Death Penalty and Murder Rate

I am willing to forego the emotional satisfaction of seeing monsters get their due, if it is in the best interests of society. As it stands, we cannot justifiably use the death penalty, without resorting to these emotional reactions as justification. Personally, I would be happy to see human monsters punished, even, beyond the level of their own heinous actions. But we live in a society. For the sake of our society’s best functioning, when it comes to the irrevocable action of executing someone, we must do so only in a rational (non-emotional) non-biased way, with no possibility of erroneously punishing an innocent person, or else risk taking on monstrous characteristics of our own. If someone is wrongly executed, we can’t take that back.
Levels of punishment could be up for debate, but the death penalty, IS a black/white issue, metaphorically speaking (and, ironically, literally, as it is disparately imposed on black vs. white people), because death is the ultimate metaphorical blackness.

I am willing to forego the emotional satisfaction of seeing monsters get their due, if it is in the best interests of society. ... For the sake of our society's best functioning, when it comes to the irrevocable action of executing someone, we must do so only in a rational (non-emotional) non-biased way, with no possibility of erroneously punishing an innocent person, or else risk taking on monstrous characteristics of our own. If someone is wrongly executed, we can't take that back. .
So if we have a case where guilt is not in doubt and the crime is heinous how does it harm society to put that person to death?
I am willing to forego the emotional satisfaction of seeing monsters get their due, if it is in the best interests of society. ... For the sake of our society's best functioning, when it comes to the irrevocable action of executing someone, we must do so only in a rational (non-emotional) non-biased way, with no possibility of erroneously punishing an innocent person, or else risk taking on monstrous characteristics of our own. If someone is wrongly executed, we can't take that back. .

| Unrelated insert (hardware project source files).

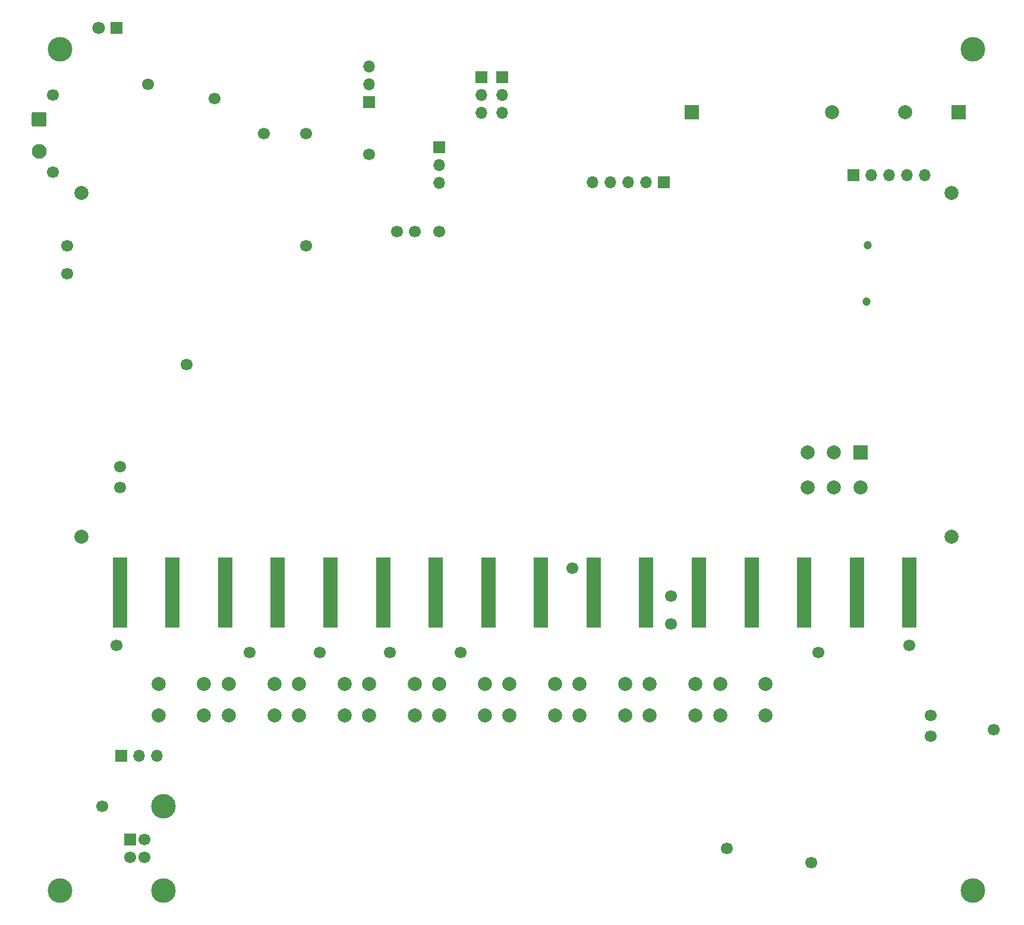
<source format=gbr>
%TF.GenerationSoftware,KiCad,Pcbnew,5.1.12-84ad8e8a86~92~ubuntu20.04.1*%
%TF.CreationDate,2022-04-17T17:37:32+03:00*%
%TF.ProjectId,rata,72617461-2e6b-4696-9361-645f70636258,rev?*%
%TF.SameCoordinates,Original*%
%TF.FileFunction,Soldermask,Bot*%
%TF.FilePolarity,Negative*%
%FSLAX46Y46*%
G04 Gerber Fmt 4.6, Leading zero omitted, Abs format (unit mm)*
G04 Created by KiCad (PCBNEW 5.1.12-84ad8e8a86~92~ubuntu20.04.1) date 2022-04-17 17:37:32*
%MOMM*%
%LPD*%
G01*
G04 APERTURE LIST*
%ADD10C,1.800000*%
%ADD11R,1.800000X1.800000*%
%ADD12C,1.200000*%
%ADD13C,2.000000*%
%ADD14R,2.000000X10.000000*%
%ADD15C,1.700000*%
%ADD16R,2.000000X2.000000*%
%ADD17O,1.700000X1.700000*%
%ADD18R,1.700000X1.700000*%
%ADD19C,2.100000*%
%ADD20C,3.500000*%
G04 APERTURE END LIST*
D10*
%TO.C,Q3*%
X10460000Y-2000000D03*
D11*
X13000000Y-2000000D03*
%TD*%
D12*
%TO.C,J6*%
X120000000Y-32950000D03*
X119900000Y-40950000D03*
%TD*%
D13*
%TO.C,U1*%
X8000000Y-25500000D03*
X8000000Y-74500000D03*
X132000000Y-25500000D03*
D14*
X13500000Y-82500000D03*
X21000000Y-82500000D03*
X28500000Y-82500000D03*
X36000000Y-82500000D03*
X43500000Y-82500000D03*
X51000000Y-82500000D03*
X58500000Y-82500000D03*
X66000000Y-82500000D03*
X73500000Y-82500000D03*
X81000000Y-82500000D03*
X88500000Y-82500000D03*
X96000000Y-82500000D03*
X103500000Y-82500000D03*
X111000000Y-82500000D03*
X118500000Y-82500000D03*
D13*
X132000000Y-74500000D03*
D14*
X126000000Y-82500000D03*
%TD*%
D15*
%TO.C,TP32*%
X49000000Y-20000000D03*
%TD*%
%TO.C,TP31*%
X40000000Y-33000000D03*
%TD*%
%TO.C,TP30*%
X53000000Y-31000000D03*
%TD*%
%TO.C,TP29*%
X13000000Y-90000000D03*
%TD*%
%TO.C,TP28*%
X126000000Y-90000000D03*
%TD*%
%TO.C,TP27*%
X42000000Y-91000000D03*
%TD*%
%TO.C,TP26*%
X32000000Y-91000000D03*
%TD*%
%TO.C,TP25*%
X62000000Y-91000000D03*
%TD*%
%TO.C,TP24*%
X52000000Y-91000000D03*
%TD*%
%TO.C,TP23*%
X59000000Y-31000000D03*
%TD*%
%TO.C,TP22*%
X55500000Y-31000000D03*
%TD*%
%TO.C,TP21*%
X78000000Y-79000000D03*
%TD*%
%TO.C,TP20*%
X92000000Y-83000000D03*
%TD*%
%TO.C,TP19*%
X92000000Y-87000000D03*
%TD*%
%TO.C,TP18*%
X11000000Y-113000000D03*
%TD*%
%TO.C,TP17*%
X27000000Y-12000000D03*
%TD*%
%TO.C,TP16*%
X34000000Y-17000000D03*
%TD*%
%TO.C,TP15*%
X40000000Y-17000000D03*
%TD*%
%TO.C,TP14*%
X4000000Y-11500000D03*
%TD*%
%TO.C,TP13*%
X4000000Y-22500000D03*
%TD*%
%TO.C,TP12*%
X17500000Y-10000000D03*
%TD*%
%TO.C,TP11*%
X113000000Y-91000000D03*
%TD*%
%TO.C,TP10*%
X112000000Y-121000000D03*
%TD*%
%TO.C,TP9*%
X100000000Y-119000000D03*
%TD*%
%TO.C,TP8*%
X6000000Y-37000000D03*
%TD*%
%TO.C,TP7*%
X6000000Y-33000000D03*
%TD*%
%TO.C,TP6*%
X23000000Y-50000000D03*
%TD*%
%TO.C,TP5*%
X13500000Y-67500000D03*
%TD*%
%TO.C,TP4*%
X13500000Y-64500000D03*
%TD*%
%TO.C,TP3*%
X129000000Y-100000000D03*
%TD*%
%TO.C,TP2*%
X138000000Y-102000000D03*
%TD*%
%TO.C,TP1*%
X129000000Y-103000000D03*
%TD*%
D13*
%TO.C,SW10*%
X111500000Y-62500000D03*
X115250000Y-62500000D03*
D16*
X119000000Y-62500000D03*
D13*
X111500000Y-67500000D03*
X115250000Y-67500000D03*
X119000000Y-67500000D03*
%TD*%
%TO.C,SW9*%
X25500000Y-100000000D03*
X25500000Y-95500000D03*
X19000000Y-100000000D03*
X19000000Y-95500000D03*
%TD*%
%TO.C,SW8*%
X35500000Y-100000000D03*
X35500000Y-95500000D03*
X29000000Y-100000000D03*
X29000000Y-95500000D03*
%TD*%
%TO.C,SW7*%
X45500000Y-100000000D03*
X45500000Y-95500000D03*
X39000000Y-100000000D03*
X39000000Y-95500000D03*
%TD*%
%TO.C,SW6*%
X55500000Y-100000000D03*
X55500000Y-95500000D03*
X49000000Y-100000000D03*
X49000000Y-95500000D03*
%TD*%
%TO.C,SW5*%
X65500000Y-100000000D03*
X65500000Y-95500000D03*
X59000000Y-100000000D03*
X59000000Y-95500000D03*
%TD*%
%TO.C,SW4*%
X75500000Y-100000000D03*
X75500000Y-95500000D03*
X69000000Y-100000000D03*
X69000000Y-95500000D03*
%TD*%
%TO.C,SW3*%
X85500000Y-100000000D03*
X85500000Y-95500000D03*
X79000000Y-100000000D03*
X79000000Y-95500000D03*
%TD*%
%TO.C,SW2*%
X95500000Y-100000000D03*
X95500000Y-95500000D03*
X89000000Y-100000000D03*
X89000000Y-95500000D03*
%TD*%
%TO.C,SW1*%
X105500000Y-100000000D03*
X105500000Y-95500000D03*
X99000000Y-100000000D03*
X99000000Y-95500000D03*
%TD*%
D17*
%TO.C,J10*%
X65000000Y-14080000D03*
X65000000Y-11540000D03*
D18*
X65000000Y-9000000D03*
%TD*%
D17*
%TO.C,J9*%
X68000000Y-14080000D03*
X68000000Y-11540000D03*
D18*
X68000000Y-9000000D03*
%TD*%
D17*
%TO.C,J8*%
X18780000Y-105800000D03*
X16240000Y-105800000D03*
D18*
X13700000Y-105800000D03*
%TD*%
D17*
%TO.C,J7*%
X49000000Y-7460000D03*
X49000000Y-10000000D03*
D18*
X49000000Y-12540000D03*
%TD*%
D17*
%TO.C,J5*%
X128160000Y-23000000D03*
X125620000Y-23000000D03*
X123080000Y-23000000D03*
X120540000Y-23000000D03*
D18*
X118000000Y-23000000D03*
%TD*%
D17*
%TO.C,J4*%
X59000000Y-24080000D03*
X59000000Y-21540000D03*
D18*
X59000000Y-19000000D03*
%TD*%
D17*
%TO.C,J3*%
X80840000Y-24000000D03*
X83380000Y-24000000D03*
X85920000Y-24000000D03*
X88460000Y-24000000D03*
D18*
X91000000Y-24000000D03*
%TD*%
D19*
%TO.C,J2*%
X2000000Y-19600000D03*
G36*
G01*
X1199999Y-13950000D02*
X2800001Y-13950000D01*
G75*
G02*
X3050000Y-14199999I0J-249999D01*
G01*
X3050000Y-15800001D01*
G75*
G02*
X2800001Y-16050000I-249999J0D01*
G01*
X1199999Y-16050000D01*
G75*
G02*
X950000Y-15800001I0J249999D01*
G01*
X950000Y-14199999D01*
G75*
G02*
X1199999Y-13950000I249999J0D01*
G01*
G37*
%TD*%
D20*
%TO.C,J1*%
X19710000Y-125000000D03*
X19710000Y-112960000D03*
D15*
X17000000Y-117730000D03*
X17000000Y-120230000D03*
X15000000Y-120230000D03*
D18*
X15000000Y-117730000D03*
%TD*%
D20*
%TO.C,H4*%
X135000000Y-5000000D03*
%TD*%
%TO.C,H3*%
X135000000Y-125000000D03*
%TD*%
%TO.C,H2*%
X5000000Y-5000000D03*
%TD*%
%TO.C,H1*%
X5000000Y-125000000D03*
%TD*%
D13*
%TO.C,BZ1*%
X125400000Y-14000000D03*
D16*
X133000000Y-14000000D03*
%TD*%
%TO.C,BT1*%
X95000000Y-14000000D03*
D13*
X115000000Y-14000000D03*
%TD*%
M02*

</source>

So if we have a case where guilt is not in doubt and the crime is heinous how does it harm society to put that person to death? The standard in our criminal justice system is "beyond a reasonable doubt". Reason can often be mis-guided by erroneous evidence and/or by some pertinent evidence being emphasized over other pertinent evidence. So in our system, guilt is, routinely, not beyond all doubt. It is just what has been determined, by a sometimes flawed process, to be beyond a "reasonable" doubt. A society that purposefully kills an innocent person, even on rare occasions, is not, a society to be proud of, i.e., it does not inspire individuals, of conscience, to identify with the greater society. Also, our multicultural and economically disparate society is at greater risk of inter-cultural/inter-class conflict when their is respective disparity in the rulings of our criminal justice system (as is the case). Systemic injustice can sometimes be corrected, but it cannot be corrected for a person that has been executed.